Friends of the Harris Garden
The Harris Garden is situated on the Whiteknights campus of the University of Reading, Berkshire, UK. It is an important amenity and access is granted to all who wish to visit.
The Friends of the Harris Garden is a charitable organisation which was founded in 1987 to support the development of the garden, in partnership with the University.
About the Harris Garden
“One of Readings hidden treasures” – Sarah Fleming, a visitor to the Garden, quoted in the Reading Chronicle.
“ For me it’s a lovely large area near the centre of the town, it is something for the whole family to enjoy, there is a lot to learn” - Heather Skinner, Plant Heritage County organiser.
Come and enjoy this interesting garden which is a haven of peace and tranquillity situated on the campus of the University. The planting provides year round interest and is open daily from 9am to dusk.
- The garden is set in an area which contains many rare and unusual trees and shrubs from around the world, some dating from the original 18th and 19th century gardens. These include the veteran Turkey Oaks of which only five now remain.
- Under the Turkey Oaks you will find the stream flowing through small pools into the pond. It has spring and summer planting on its banks.
- Beyond the stream is the Flower Meadow featuring mainly native wild flowers which provide a magnificent sight that is enhanced by the addition of bulbous plants such as narcissi, camassias and alliums when they are in bloom.
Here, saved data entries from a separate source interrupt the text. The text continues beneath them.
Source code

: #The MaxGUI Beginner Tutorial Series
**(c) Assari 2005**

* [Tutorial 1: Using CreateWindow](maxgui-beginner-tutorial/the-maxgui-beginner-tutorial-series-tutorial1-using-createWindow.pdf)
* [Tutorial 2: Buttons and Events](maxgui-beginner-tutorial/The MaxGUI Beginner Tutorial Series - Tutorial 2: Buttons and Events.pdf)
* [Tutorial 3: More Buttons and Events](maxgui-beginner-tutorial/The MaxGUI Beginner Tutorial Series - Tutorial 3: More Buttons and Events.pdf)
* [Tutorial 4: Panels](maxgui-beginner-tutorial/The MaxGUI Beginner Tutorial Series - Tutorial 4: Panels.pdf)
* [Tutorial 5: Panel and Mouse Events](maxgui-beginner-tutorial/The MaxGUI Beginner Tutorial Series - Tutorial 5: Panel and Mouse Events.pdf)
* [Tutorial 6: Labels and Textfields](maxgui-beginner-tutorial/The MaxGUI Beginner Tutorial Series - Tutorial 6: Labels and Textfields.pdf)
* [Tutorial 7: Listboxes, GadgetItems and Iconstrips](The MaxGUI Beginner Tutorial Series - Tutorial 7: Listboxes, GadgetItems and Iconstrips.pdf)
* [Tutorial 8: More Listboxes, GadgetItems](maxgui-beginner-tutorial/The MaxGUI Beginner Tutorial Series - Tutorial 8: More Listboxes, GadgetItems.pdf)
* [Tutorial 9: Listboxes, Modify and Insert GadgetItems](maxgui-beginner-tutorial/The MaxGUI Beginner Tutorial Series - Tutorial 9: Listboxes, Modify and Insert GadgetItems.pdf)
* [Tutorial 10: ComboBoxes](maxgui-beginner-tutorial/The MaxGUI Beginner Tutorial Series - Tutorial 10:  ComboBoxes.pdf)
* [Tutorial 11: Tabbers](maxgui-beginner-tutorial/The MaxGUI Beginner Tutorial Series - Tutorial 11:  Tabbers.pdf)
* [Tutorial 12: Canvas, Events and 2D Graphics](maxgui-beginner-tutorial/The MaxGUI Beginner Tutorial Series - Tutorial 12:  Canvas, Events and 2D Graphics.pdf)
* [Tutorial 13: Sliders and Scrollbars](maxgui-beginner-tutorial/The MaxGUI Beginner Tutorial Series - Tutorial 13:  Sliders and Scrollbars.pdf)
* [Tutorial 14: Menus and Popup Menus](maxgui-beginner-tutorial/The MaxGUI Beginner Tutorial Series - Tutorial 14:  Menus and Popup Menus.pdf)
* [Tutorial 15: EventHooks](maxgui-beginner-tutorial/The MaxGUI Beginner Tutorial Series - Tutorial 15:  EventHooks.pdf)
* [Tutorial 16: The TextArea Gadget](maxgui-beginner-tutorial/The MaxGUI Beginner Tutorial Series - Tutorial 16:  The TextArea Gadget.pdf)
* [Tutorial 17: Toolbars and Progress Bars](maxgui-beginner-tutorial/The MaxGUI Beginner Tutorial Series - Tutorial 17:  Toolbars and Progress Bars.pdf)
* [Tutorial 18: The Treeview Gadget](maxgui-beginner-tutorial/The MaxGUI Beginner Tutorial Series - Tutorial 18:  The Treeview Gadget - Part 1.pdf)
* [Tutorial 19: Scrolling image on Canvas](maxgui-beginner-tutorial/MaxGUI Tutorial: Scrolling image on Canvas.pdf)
- The Crab Apple Orchard and the Cherry Bowl provide a wonderful sight in the spring. Most of the ornamental apples have colourful autumn foliage and decorative fruit which provide a feast for birds and squirrels.
- Several large herbaceous borders in the Formal Garden and elsewhere provide colour from spring to autumn and contain a wide range of plants. The Conifer Circle provides a wonderful backdrop.
- The gravel garden is a recent addition and was created around two large eucalyptus trees. It contains many drought tolerant plants which give texture and structure and are attractive to bees and butterflies.